▸ **Aim of the task**
The reply should hold every line of the data below, unchanged, and none of the pictures.

##### Data for processing #####

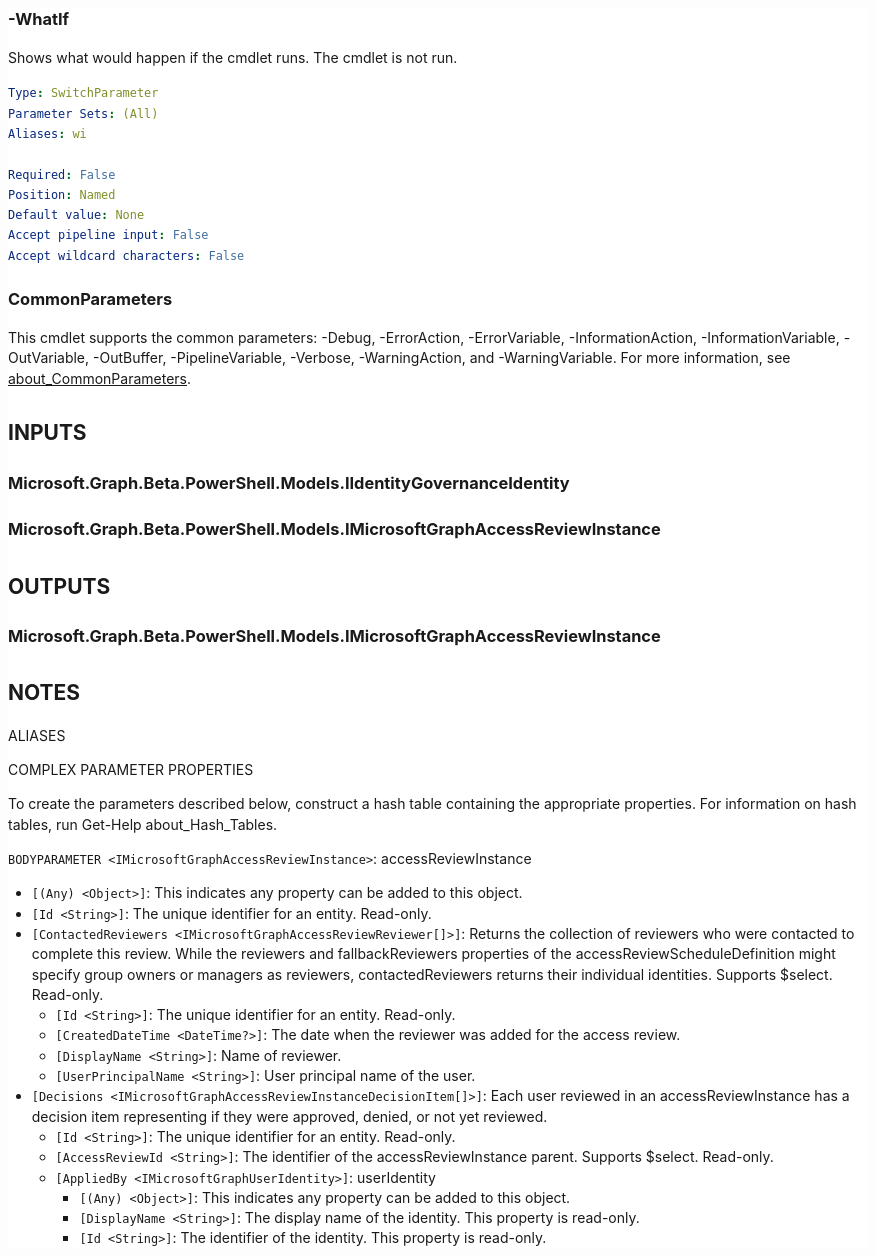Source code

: ### -WhatIf
Shows what would happen if the cmdlet runs.
The cmdlet is not run.

```yaml
Type: SwitchParameter
Parameter Sets: (All)
Aliases: wi

Required: False
Position: Named
Default value: None
Accept pipeline input: False
Accept wildcard characters: False
```

### CommonParameters
This cmdlet supports the common parameters: -Debug, -ErrorAction, -ErrorVariable, -InformationAction, -InformationVariable, -OutVariable, -OutBuffer, -PipelineVariable, -Verbose, -WarningAction, and -WarningVariable. For more information, see [about_CommonParameters](http://go.microsoft.com/fwlink/?LinkID=113216).

## INPUTS

### Microsoft.Graph.Beta.PowerShell.Models.IIdentityGovernanceIdentity
### Microsoft.Graph.Beta.PowerShell.Models.IMicrosoftGraphAccessReviewInstance
## OUTPUTS

### Microsoft.Graph.Beta.PowerShell.Models.IMicrosoftGraphAccessReviewInstance
## NOTES

ALIASES

COMPLEX PARAMETER PROPERTIES

To create the parameters described below, construct a hash table containing the appropriate properties. For information on hash tables, run Get-Help about_Hash_Tables.


`BODYPARAMETER <IMicrosoftGraphAccessReviewInstance>`: accessReviewInstance
  - `[(Any) <Object>]`: This indicates any property can be added to this object.
  - `[Id <String>]`: The unique identifier for an entity. Read-only.
  - `[ContactedReviewers <IMicrosoftGraphAccessReviewReviewer[]>]`: Returns the collection of reviewers who were contacted to complete this review. While the reviewers and fallbackReviewers properties of the accessReviewScheduleDefinition might specify group owners or managers as reviewers, contactedReviewers returns their individual identities. Supports $select. Read-only.
    - `[Id <String>]`: The unique identifier for an entity. Read-only.
    - `[CreatedDateTime <DateTime?>]`: The date when the reviewer was added for the access review.
    - `[DisplayName <String>]`: Name of reviewer.
    - `[UserPrincipalName <String>]`: User principal name of the user.
  - `[Decisions <IMicrosoftGraphAccessReviewInstanceDecisionItem[]>]`: Each user reviewed in an accessReviewInstance has a decision item representing if they were approved, denied, or not yet reviewed.
    - `[Id <String>]`: The unique identifier for an entity. Read-only.
    - `[AccessReviewId <String>]`: The identifier of the accessReviewInstance parent. Supports $select. Read-only.
    - `[AppliedBy <IMicrosoftGraphUserIdentity>]`: userIdentity
      - `[(Any) <Object>]`: This indicates any property can be added to this object.
      - `[DisplayName <String>]`: The display name of the identity. This property is read-only.
      - `[Id <String>]`: The identifier of the identity. This property is read-only.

#####

▸ **Exercise output**
Source code

: ### -WhatIf
Shows what would happen if the cmdlet runs.
The cmdlet is not run.

```yaml
Type: SwitchParameter
Parameter Sets: (All)
Aliases: wi

Required: False
Position: Named
Default value: None
Accept pipeline input: False
Accept wildcard characters: False
```

### CommonParameters
This cmdlet supports the common parameters: -Debug, -ErrorAction, -ErrorVariable, -InformationAction, -InformationVariable, -OutVariable, -OutBuffer, -PipelineVariable, -Verbose, -WarningAction, and -WarningVariable. For more information, see [about_CommonParameters](http://go.microsoft.com/fwlink/?LinkID=113216).

## INPUTS

### Microsoft.Graph.Beta.PowerShell.Models.IIdentityGovernanceIdentity
### Microsoft.Graph.Beta.PowerShell.Models.IMicrosoftGraphAccessReviewInstance
## OUTPUTS

### Microsoft.Graph.Beta.PowerShell.Models.IMicrosoftGraphAccessReviewInstance
## NOTES

ALIASES

COMPLEX PARAMETER PROPERTIES

To create the parameters described below, construct a hash table containing the appropriate properties. For information on hash tables, run Get-Help about_Hash_Tables.


`BODYPARAMETER <IMicrosoftGraphAccessReviewInstance>`: accessReviewInstance
  - `[(Any) <Object>]`: This indicates any property can be added to this object.
  - `[Id <String>]`: The unique identifier for an entity. Read-only.
  - `[ContactedReviewers <IMicrosoftGraphAccessReviewReviewer[]>]`: Returns the collection of reviewers who were contacted to complete this review. While the reviewers and fallbackReviewers properties of the accessReviewScheduleDefinition might specify group owners or managers as reviewers, contactedReviewers returns their individual identities. Supports $select. Read-only.
    - `[Id <String>]`: The unique identifier for an entity. Read-only.
    - `[CreatedDateTime <DateTime?>]`: The date when the reviewer was added for the access review.
    - `[DisplayName <String>]`: Name of reviewer.
    - `[UserPrincipalName <String>]`: User principal name of the user.
  - `[Decisions <IMicrosoftGraphAccessReviewInstanceDecisionItem[]>]`: Each user reviewed in an accessReviewInstance has a decision item representing if they were approved, denied, or not yet reviewed.
    - `[Id <String>]`: The unique identifier for an entity. Read-only.
    - `[AccessReviewId <String>]`: The identifier of the accessReviewInstance parent. Supports $select. Read-only.
    - `[AppliedBy <IMicrosoftGraphUserIdentity>]`: userIdentity
      - `[(Any) <Object>]`: This indicates any property can be added to this object.
      - `[DisplayName <String>]`: The display name of the identity. This property is read-only.
      - `[Id <String>]`: The identifier of the identity. This property is read-only.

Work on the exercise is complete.